Nazar’s second album, Demilitarize follows his remarkable 2020 debut Guerrilla, which was released just as Covid started to lock down the world. That first album reprocessed kuduro music from Angola with rough textures, field recordings and media clips, re-telling Nazar’s personal story of the civil war that exiled his family in Europe, while his father, a rebel General, fought a losing battle in the jungle back home.

After Guerrilla, and in the early throes of a new and important romance, Nazar was hit by Covid and with a weakened immune system, the latent tuberculosis he’d incubated while living in Angola, took over his body and left him seriously ill for a year. Reckoning with mortality and the flowering of new love are the two things that motivated this album, turning the ‘rough kuduro’ of Guerrilla inside out.
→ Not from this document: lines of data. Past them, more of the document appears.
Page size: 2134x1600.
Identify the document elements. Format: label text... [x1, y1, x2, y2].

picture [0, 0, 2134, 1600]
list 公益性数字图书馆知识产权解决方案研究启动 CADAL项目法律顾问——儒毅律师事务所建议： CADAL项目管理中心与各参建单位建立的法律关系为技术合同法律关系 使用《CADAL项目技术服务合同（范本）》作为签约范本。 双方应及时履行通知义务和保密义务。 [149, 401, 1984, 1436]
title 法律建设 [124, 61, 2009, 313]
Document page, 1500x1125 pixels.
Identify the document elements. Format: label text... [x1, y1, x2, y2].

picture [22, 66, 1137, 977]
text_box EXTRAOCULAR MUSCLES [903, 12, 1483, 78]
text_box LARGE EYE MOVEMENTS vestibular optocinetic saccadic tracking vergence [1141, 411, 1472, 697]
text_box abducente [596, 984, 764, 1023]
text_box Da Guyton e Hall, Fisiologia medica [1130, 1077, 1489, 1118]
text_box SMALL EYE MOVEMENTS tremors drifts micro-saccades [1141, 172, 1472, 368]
Like his debut, this is a deep sound world, but in contrast to its grit and realness, Demilitarize is genuinely dreamy. The arc of the album describes shedding the armour of trauma and surrendering to this new situation. A constant and unexpected aspect of Demilitarize is Nazar’s gentle, submerged vocal. Insistent and mantra-like, it’s like a cross between Elisabeth Frazer, Arthur Russell and Frank Ocean, and the music is fragile and opaque in response.

Nazar says – ‘With the album being introspective, I didn’t seek to capture sounds from real places to enhance it’s universe like on Guerilla. I wanted to make it almost metaphysical like creating sci-fi, with classic cyberpunk anime ‘Ghost In The Shell’ being a core inspiration.’ The rhythms of kuduro are still here, but move around his voice like fish around a swimmer. The precise sound design on Demilitarize illuminates from different angles. Chords spiral, ripple and shoot through the beats giving tracks the loosest of settings. Songs disassemble and vocals float off-centre.

Demilitarize insists you zoom in, listen closely, tune into Nazar’s rare vibration. Let it overwhelm you, while paying close attention.